> **Yapılacak iş**:
Evlilikte kadın ve erkeğin rolleri üzerine yazıyı, son cümlesinden sonra aynı üslupla sürdürün.

> **Verilen metin**:
######
Bu bir türkü sözü dizesi.
Erkeğin kazanıp eşini beslediği kültürün küçük bir anahtarı. “Canım sağ olduğu sürece ben kazanayım sevdiğim yesin” kararı.
Hayır, yanlış anlaşılmasın, eleştirmek için almadım buraya. Sadece güncel toplumsal yaşamın, bireylerin farklılaşan tercihlerinin artık başka tür kararları su yüzüne çıkardığı, desteklediği düşüncesini doğurduğu için yazdım.
Sanayi toplumunun çalışan kadını kendisini evde besleyen bir kocayı sınırlı bir alanda da olsa reddetmeye, kendi üretim gücünün görülmesini, onaylanmasını istemeye başlamıştır.
Erkeklerin de bir kısmı olaya artık türküde ifade edilen tarzda bakmadığını evlilikle ilgili “çalışan eş” tercihleri ile ortaya koymaya başlamışlardır.
Hatta bütün bunları da aşarak büyük kentlerin özgür gençleri kadnıyla, erkeğiyle evliliği de sorgulamaya, hırpalamaya, eksiklerini yanlışlarını ortaya koyup ebeveynlerinin geleneksel yaklaşımlarına karşı durmaya başlamışlardır.
Binlerce ailede çoğunlukla kadın olmak üzere aile kuruculurın bir tarafının evliliği sevdiği, benimsediği, mutlu olduğu için değil, başta ekonomik sorunlar olmak üzere başkaca zorunlu nedenlerden ötürü sürdürdüğü bilinmektedir. Bu yazıyı yazanın da, okuyanların da tanıdığı o tür kadınlar ve erkekler, bu anlamda ciddi sorunları olan aileler vardır.
Ekonomik bağımsızlıkları olmadığı için özgüven sorunları yaşayan, (pek çoğu incir çekirdeğini doldurmayacak kadar basit bir ya da bir den çok nedenden ötürü) çekilmez durumdaki evliliği hem kendi kişisel yetersizlikleri hem de ebeveynlerinin, kardeşlerinin diğer akraba, dost ve komşularının baskısı altında sürdürmekte olan kadın için ne yazık ki genellikle düşünüp bulabileceği, başvurabileceği bir çıkış yolu yoktur.
Ülkemizde sık sık gündeme gelen kadına şiddet, kadın cinayetleri evlilik anlayışlarında ciddi sakatlıklar olduğunu, evlilikte roller konusunda kişilerin doğru bildiklerinin kendilerini yanlışlar yapmaya zorladığını herkes biliyor.
Kadın ve aileden sorumlu bir bakanlığımızın bulunması devleti yönetenlerimizin de bu durumun farkında ve sorunların çözümünün peşinde olduğunun açık bir göstergesidir.
######
> **Sıralanan girdiler**:
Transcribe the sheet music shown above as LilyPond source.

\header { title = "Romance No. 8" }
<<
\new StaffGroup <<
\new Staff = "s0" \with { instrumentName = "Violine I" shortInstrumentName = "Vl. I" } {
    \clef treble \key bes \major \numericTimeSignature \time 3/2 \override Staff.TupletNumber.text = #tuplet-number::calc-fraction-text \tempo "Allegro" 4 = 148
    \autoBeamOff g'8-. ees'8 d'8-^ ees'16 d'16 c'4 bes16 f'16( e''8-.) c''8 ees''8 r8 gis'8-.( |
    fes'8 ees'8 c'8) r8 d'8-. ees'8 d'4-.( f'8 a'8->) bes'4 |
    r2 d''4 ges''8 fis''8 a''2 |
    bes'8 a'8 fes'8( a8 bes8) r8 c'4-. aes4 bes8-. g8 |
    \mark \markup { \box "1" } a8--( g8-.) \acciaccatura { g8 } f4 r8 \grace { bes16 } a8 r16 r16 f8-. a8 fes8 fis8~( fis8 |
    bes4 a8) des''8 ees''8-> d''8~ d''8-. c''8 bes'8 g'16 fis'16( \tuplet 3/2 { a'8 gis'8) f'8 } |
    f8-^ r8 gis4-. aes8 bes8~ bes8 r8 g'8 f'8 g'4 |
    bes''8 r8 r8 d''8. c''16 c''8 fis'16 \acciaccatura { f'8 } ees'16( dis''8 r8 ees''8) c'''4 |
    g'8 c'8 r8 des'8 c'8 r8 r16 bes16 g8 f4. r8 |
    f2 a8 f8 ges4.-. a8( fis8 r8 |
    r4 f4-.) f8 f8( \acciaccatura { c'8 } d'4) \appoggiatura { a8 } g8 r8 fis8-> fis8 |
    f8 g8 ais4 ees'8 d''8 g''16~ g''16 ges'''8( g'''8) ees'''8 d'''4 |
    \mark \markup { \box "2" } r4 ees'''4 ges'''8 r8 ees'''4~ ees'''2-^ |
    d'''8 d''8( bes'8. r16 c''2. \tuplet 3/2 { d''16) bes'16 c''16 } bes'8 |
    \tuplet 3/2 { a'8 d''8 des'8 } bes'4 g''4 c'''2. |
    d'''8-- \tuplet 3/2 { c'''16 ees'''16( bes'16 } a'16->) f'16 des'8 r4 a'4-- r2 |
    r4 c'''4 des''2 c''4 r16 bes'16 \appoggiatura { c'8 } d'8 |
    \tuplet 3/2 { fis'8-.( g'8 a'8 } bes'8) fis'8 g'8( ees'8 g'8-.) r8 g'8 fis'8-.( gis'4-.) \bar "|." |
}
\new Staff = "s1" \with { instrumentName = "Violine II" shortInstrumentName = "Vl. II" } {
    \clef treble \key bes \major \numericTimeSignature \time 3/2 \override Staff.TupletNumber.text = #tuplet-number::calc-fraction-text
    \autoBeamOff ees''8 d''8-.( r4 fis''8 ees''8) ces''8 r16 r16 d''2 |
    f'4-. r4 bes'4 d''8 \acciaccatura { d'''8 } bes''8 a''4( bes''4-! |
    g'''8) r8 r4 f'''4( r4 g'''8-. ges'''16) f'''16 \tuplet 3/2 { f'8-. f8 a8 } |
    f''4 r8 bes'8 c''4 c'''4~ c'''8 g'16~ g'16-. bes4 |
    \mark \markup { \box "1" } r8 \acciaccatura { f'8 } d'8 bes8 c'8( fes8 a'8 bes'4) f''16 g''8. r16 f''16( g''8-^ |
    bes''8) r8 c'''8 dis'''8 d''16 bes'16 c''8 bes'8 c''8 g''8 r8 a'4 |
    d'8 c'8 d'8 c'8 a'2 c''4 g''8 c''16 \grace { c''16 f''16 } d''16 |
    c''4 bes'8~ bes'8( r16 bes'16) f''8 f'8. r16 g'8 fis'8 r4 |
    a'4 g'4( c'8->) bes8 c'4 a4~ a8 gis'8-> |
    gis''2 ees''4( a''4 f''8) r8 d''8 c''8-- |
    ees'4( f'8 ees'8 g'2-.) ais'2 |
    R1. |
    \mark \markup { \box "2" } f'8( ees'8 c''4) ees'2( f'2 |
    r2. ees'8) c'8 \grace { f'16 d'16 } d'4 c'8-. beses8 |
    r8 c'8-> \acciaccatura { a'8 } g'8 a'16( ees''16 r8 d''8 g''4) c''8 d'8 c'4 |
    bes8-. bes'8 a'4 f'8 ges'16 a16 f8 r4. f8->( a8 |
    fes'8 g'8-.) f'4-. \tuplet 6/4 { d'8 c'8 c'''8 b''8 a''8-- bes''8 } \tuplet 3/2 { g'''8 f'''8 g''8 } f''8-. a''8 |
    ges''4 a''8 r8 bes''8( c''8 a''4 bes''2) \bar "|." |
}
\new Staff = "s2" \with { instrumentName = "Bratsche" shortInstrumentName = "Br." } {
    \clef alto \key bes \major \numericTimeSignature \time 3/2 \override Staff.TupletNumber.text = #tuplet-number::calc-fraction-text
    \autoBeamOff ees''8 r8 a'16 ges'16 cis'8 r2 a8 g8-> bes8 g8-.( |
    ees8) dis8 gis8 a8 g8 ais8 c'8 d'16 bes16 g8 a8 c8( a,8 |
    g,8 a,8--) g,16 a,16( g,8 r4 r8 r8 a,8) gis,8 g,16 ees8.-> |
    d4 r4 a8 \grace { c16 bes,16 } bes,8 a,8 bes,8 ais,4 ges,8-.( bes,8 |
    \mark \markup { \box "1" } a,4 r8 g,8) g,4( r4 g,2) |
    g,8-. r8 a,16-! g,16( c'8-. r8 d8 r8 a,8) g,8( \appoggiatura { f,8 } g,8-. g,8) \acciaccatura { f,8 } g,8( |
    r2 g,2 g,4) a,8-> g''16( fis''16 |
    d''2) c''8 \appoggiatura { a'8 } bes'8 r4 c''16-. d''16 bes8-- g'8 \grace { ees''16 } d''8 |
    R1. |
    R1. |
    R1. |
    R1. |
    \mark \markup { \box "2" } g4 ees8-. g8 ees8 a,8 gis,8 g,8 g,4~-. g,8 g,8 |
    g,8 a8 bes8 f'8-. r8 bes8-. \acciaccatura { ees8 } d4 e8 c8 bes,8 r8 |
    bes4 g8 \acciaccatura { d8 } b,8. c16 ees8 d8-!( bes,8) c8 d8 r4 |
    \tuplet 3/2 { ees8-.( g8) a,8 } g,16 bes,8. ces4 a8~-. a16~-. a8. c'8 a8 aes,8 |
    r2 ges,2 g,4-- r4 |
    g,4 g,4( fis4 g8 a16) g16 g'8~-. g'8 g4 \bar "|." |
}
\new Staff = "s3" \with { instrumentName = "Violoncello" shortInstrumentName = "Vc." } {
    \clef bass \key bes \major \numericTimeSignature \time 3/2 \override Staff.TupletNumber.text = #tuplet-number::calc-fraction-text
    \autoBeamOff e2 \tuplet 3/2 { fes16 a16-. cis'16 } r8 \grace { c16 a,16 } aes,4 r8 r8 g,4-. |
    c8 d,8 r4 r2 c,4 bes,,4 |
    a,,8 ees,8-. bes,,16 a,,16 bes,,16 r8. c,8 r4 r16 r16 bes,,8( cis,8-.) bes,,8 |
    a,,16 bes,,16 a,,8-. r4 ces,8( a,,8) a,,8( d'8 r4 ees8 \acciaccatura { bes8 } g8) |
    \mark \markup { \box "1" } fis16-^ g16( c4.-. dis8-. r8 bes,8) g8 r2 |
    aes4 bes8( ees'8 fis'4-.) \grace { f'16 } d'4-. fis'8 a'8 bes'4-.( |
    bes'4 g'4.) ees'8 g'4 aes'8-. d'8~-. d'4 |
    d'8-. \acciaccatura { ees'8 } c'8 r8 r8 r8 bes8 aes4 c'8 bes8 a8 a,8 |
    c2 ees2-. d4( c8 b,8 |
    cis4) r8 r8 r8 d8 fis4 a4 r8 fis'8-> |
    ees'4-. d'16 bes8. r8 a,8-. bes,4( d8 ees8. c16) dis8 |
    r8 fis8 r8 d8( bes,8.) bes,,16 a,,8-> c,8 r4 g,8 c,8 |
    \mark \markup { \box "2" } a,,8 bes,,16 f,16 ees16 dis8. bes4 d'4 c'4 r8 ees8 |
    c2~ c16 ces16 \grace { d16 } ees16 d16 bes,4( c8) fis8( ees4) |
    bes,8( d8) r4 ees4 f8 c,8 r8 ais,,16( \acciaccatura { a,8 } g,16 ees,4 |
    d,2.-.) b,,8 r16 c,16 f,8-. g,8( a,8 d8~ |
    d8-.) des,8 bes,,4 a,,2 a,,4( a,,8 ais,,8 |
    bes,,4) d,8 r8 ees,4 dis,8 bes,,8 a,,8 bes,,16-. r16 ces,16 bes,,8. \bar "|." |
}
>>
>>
######
> **Nihai sonuç**:
Kadın ve aile sorunlarımız çok sayıda ve çok çeşitlidir. Bölgesel, dini, psikolojik, ekonomik, sosyal, eğitimle ilgili, sosyolojik, coğrafi ve tarihsel yanları bu başlıkların her biri anlamında bir karpuzun içindeki çekirdekler misali çok sayıda farklı alt başlıklarda ele alınabilecek ayrıntıları vardır.
Herhangi bir şehrimiz gibi Van'ın da çarşısına çıktığınız zaman sadece kıyafetlerine, duruşlarına, yürüyüşlerine ve konuşmalarına bakarak her yaştan kadının (ve erkeğin) çok farklı yaşam ortamlardan geldiklerini görebilirsiniz.Biraz derin bir bakışla o yaşam ortamlarının özel sorunlarla kuşatılmış olduğunu da fark edebilirsiniz.
Salt giyim tarzlarına bakarak bir anne ile kızın evde kıyafet konusunda ciddi tartışmalar, kavgalar yaşadıklarını, evdeki diğer insanların da bu tartışmaların, kavgaların doğal bir tarafı olduğu dikkate alındığında kuşakların ciddi bir çatışma içinde olduklarını okuyabilirsiniz.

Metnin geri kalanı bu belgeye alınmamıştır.